* What you will do
Transcribe the text of every row below line by line, keeping each word and punctuation mark unchanged.

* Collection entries
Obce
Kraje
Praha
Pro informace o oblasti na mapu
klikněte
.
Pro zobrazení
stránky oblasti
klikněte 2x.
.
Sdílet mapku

* Exercise solution
Obce
Kraje
Praha
Pro informace o oblasti na mapu
klikněte
.
Pro zobrazení
stránky oblasti
klikněte 2x.
.
Sdílet mapku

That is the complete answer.